E accordo è stato. Dopo rinvii e smentite, ieri pomeriggio le Nazioni Unite hanno dato l’atteso annuncio: i parlamenti di Tripoli e Tobruk hanno siglato l’accordo per la creazione di un governo di unità nazionale, unico mezzo – secondo Europa e Usa – per avviare la stabilizzazione di un paese nel caos da 5 anni.

Secondo quanto previsto dall’intesa firmata in Marocco, un consiglio presidenziale guiderà la formazione del nuovo esecutivo. Ne faranno parte nove personalità: tre rappresentanti di Tobruk, tre di Tripoli, due del Fezzan e uno della Cirenaica. Entro 40 giorni il consiglio dovrà redigere la lista dei futuri ministri così da permettere l’insediamento del governo. La Camera dei Rappresentanti di Tobruk avrà potere legislativo, il parlamento islamista di Tripoli funzioni consultive.

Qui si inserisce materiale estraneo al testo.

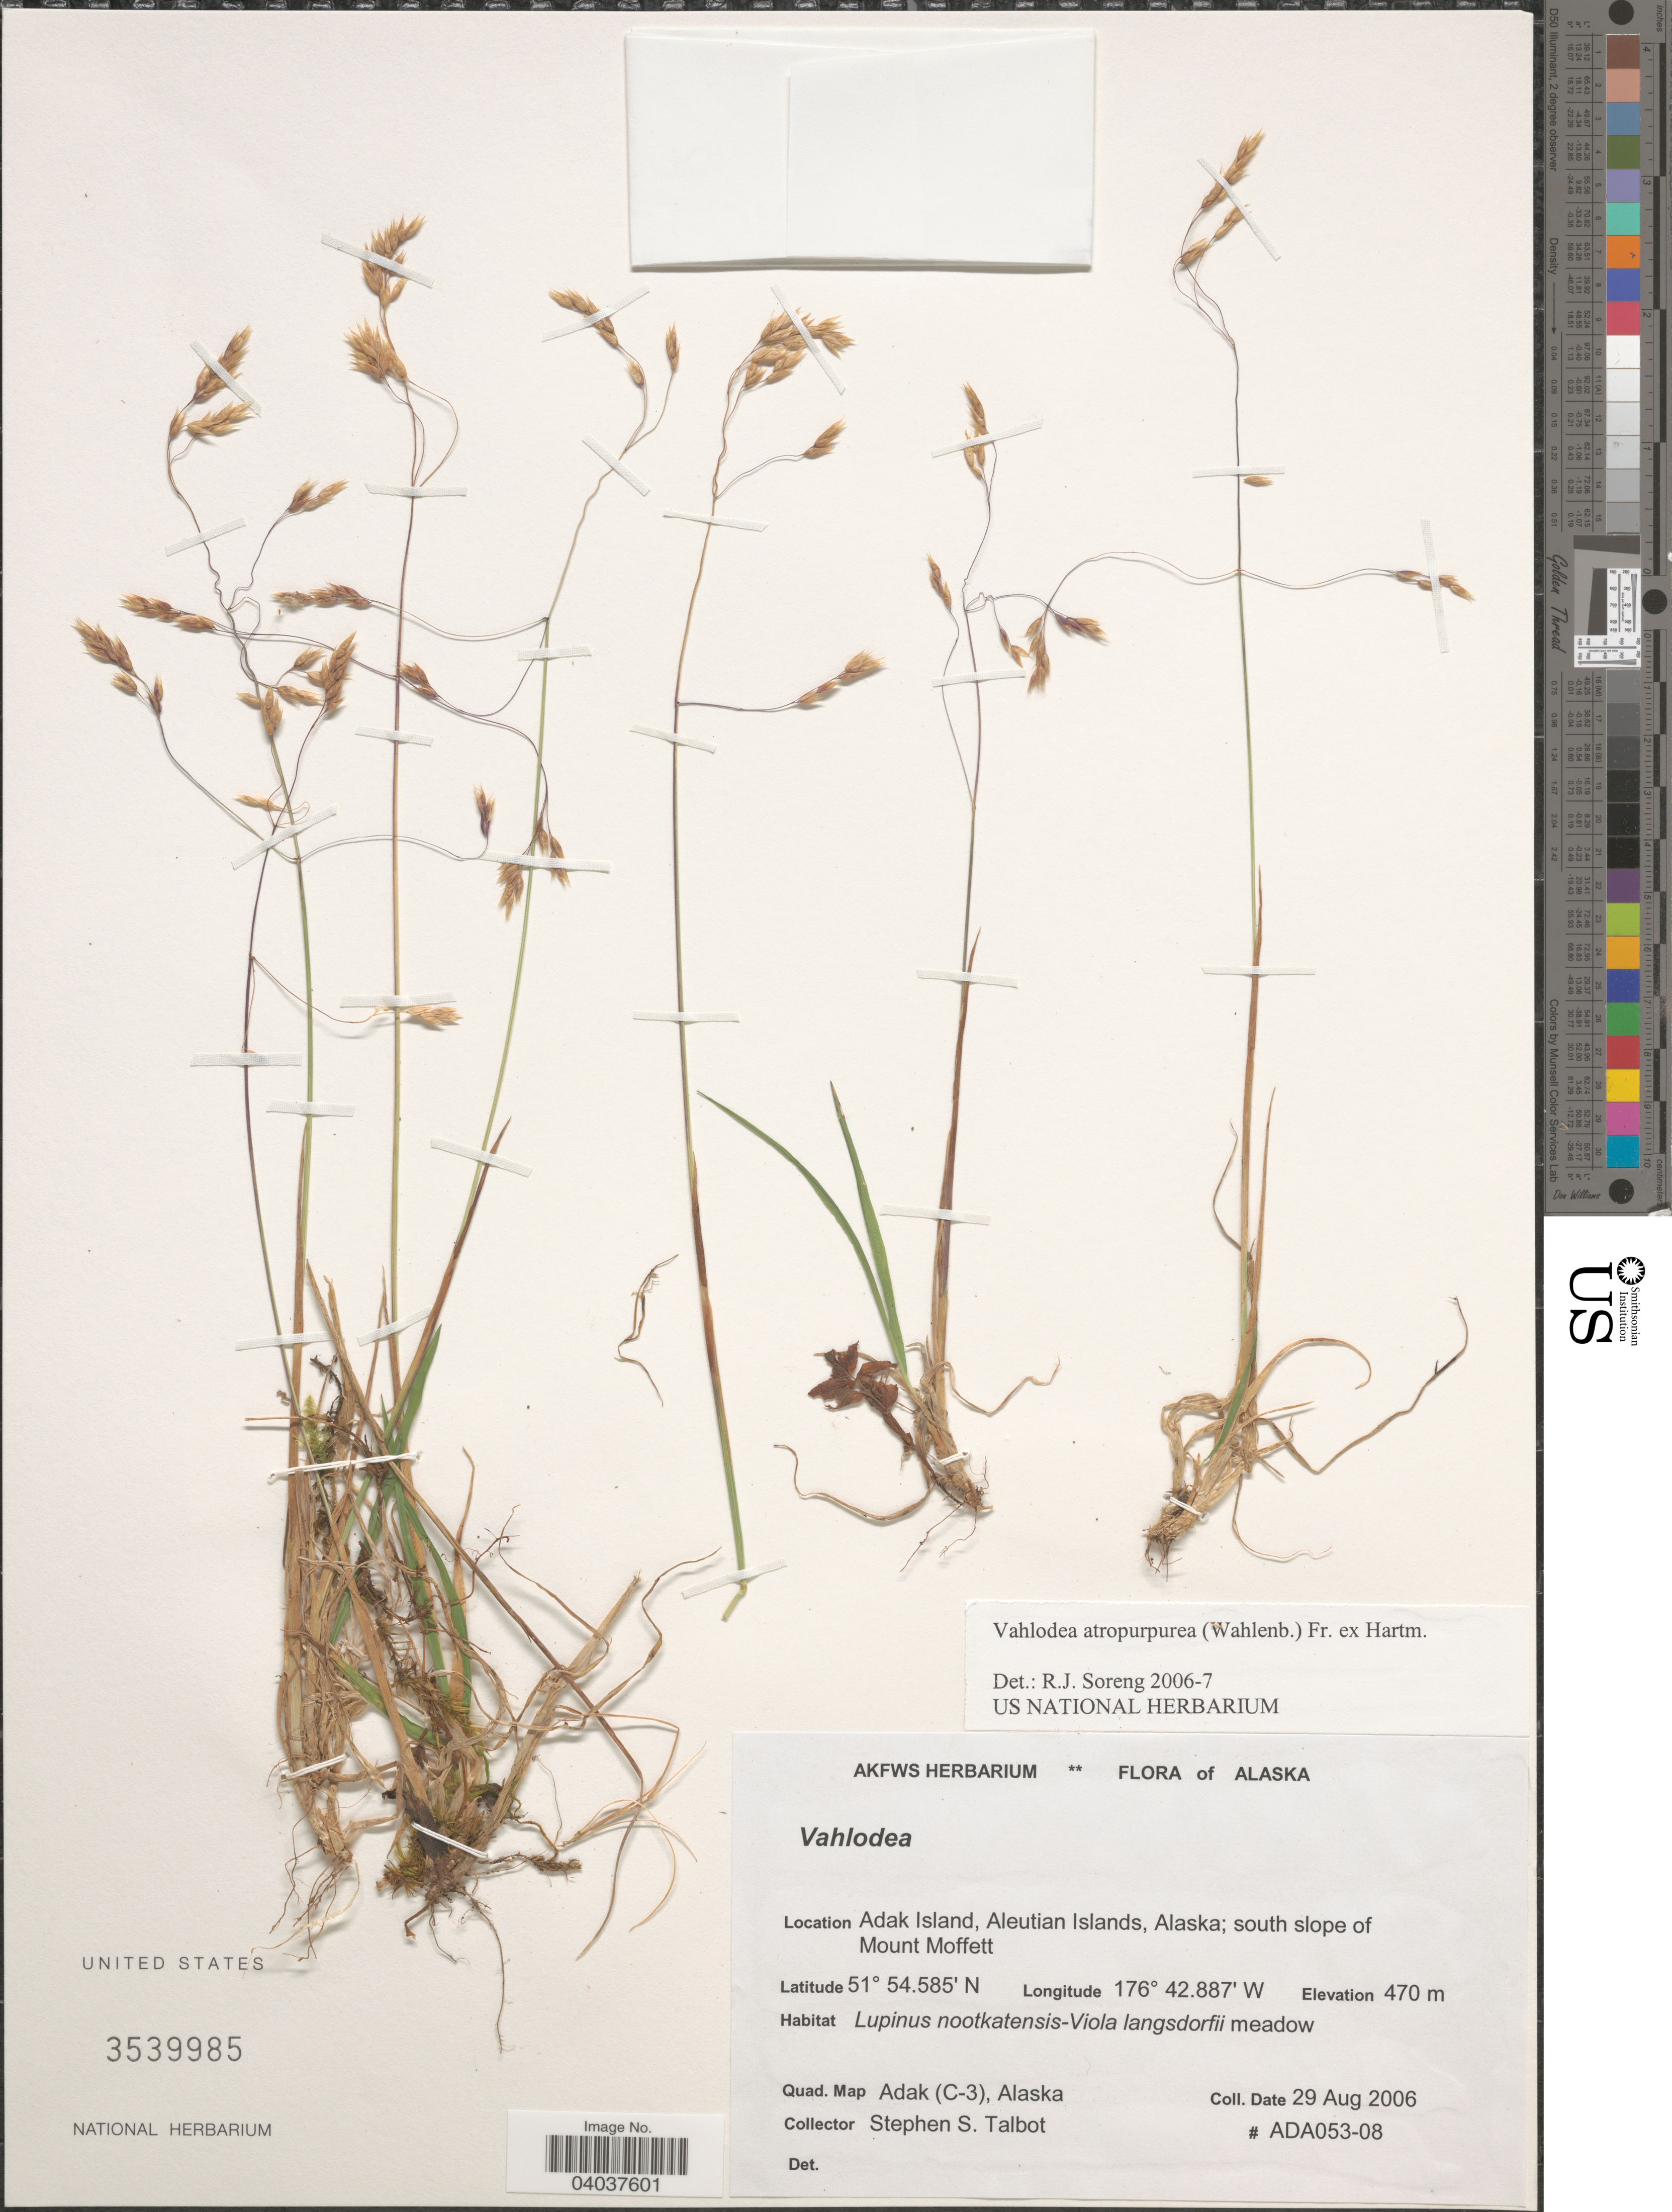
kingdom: Plantae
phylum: Tracheophyta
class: Liliopsida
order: Poales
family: Poaceae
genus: Vahlodea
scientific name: Vahlodea atropurpurea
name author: (Wahlenb.) Fr. ex Hartm.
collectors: S. S. Talbot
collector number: ADA053-08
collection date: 2006-08-29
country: United States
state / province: Alaska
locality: Adak Island, Aleutian Islands; south slope of Mount Moffett. Quad. Map Adak (C-3).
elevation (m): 470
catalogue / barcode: US 3539985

Il plauso occidentale è immediato. Tra i primi a commentare il successo è stato il ministro degli Esteri italiano Gentiloni che ha definito l’accordo «il primo passo di un cammino pieno di ostacoli». I principali sono dovuti alla presenza su tutto il territorio di milizie slegate tra loro, diventate potenti nell’assenza totale dello Stato dalla caduta del colonnello Gheddafi e oggi uniche autorità in buona parte del paese. Tanto che in Marocco non è stato possibile siglare un cessate il fuoco comprensivo. Da qui i dubbi di molti osservatori che giudicano l’accordo marocchino limitato perché stipulato solo da due dei tanti attori attivi in Libia. Sul campo restano le tribù e i loro uomini armati, i Tuareg, le milizie di Misurata, gli islamisti di Ansar al-Sharia e quelli dello Stato Islamico.

Tobruk e Tripoli non rappresentano la Libia di oggi e il timore prevalente è che un governo di unità creato su spinta dell’Occidente, senza una reale convergenza dei due parlamenti e senza la partecipazione dei poteri tribali, non possa durare a lungo. Ci sono solo 40 giorni di tempo per risolvere i problemi alla sicurezza nella capitale Tripoli, dove si immagina che il nuovo esecutivo avrà sede, con l’Isis a pochi chilometri di distanza (nel sito archoelogico di Sabrata) e milizie armate che da mesi combattono il parlamento di Tobruk. Sulla questione sicurezza in Marocco non si è trovato un terreno comune, seppure sia centrale: serve formare un corpo di polizia e un esercito unici che rispondano al governo di unità, in un paese in cui le forze armate meglio armate e organizzate sono quelle delle milizie nate nel post-Gheddafi.

A ciò si aggiunge il ruolo destabilizzante di figure centrali, come quella dell’ex generale Haftar (al servizio del governo di Tobruk, sostenuto dall’Occidente) che mercoledì ha ripetuto la necessità di cancellare l’embargo Onu sulle armi. Per ora la comunità internazionale ha ottenuto quanto voleva: l’accordo di ieri apre la strada all’intervento militare europeo. La Gran Bretagna e la Francia non intendono accantonare l’idea di un’operazione in chiave anti-Isis, sempre più vicina nel caso di un governo di unità. Londra è pronta inviare mille uomini, non per combattere – dice Downing Street – ma per addestrare le forze governative.

All’operazione si accompagnerebbe il sostegno finanziario al nuovo esecutivo e il rafforzamento del ricchissimo settore energetico libico (appetibile a tanti) per tenere insieme Tripoli e Tobruk.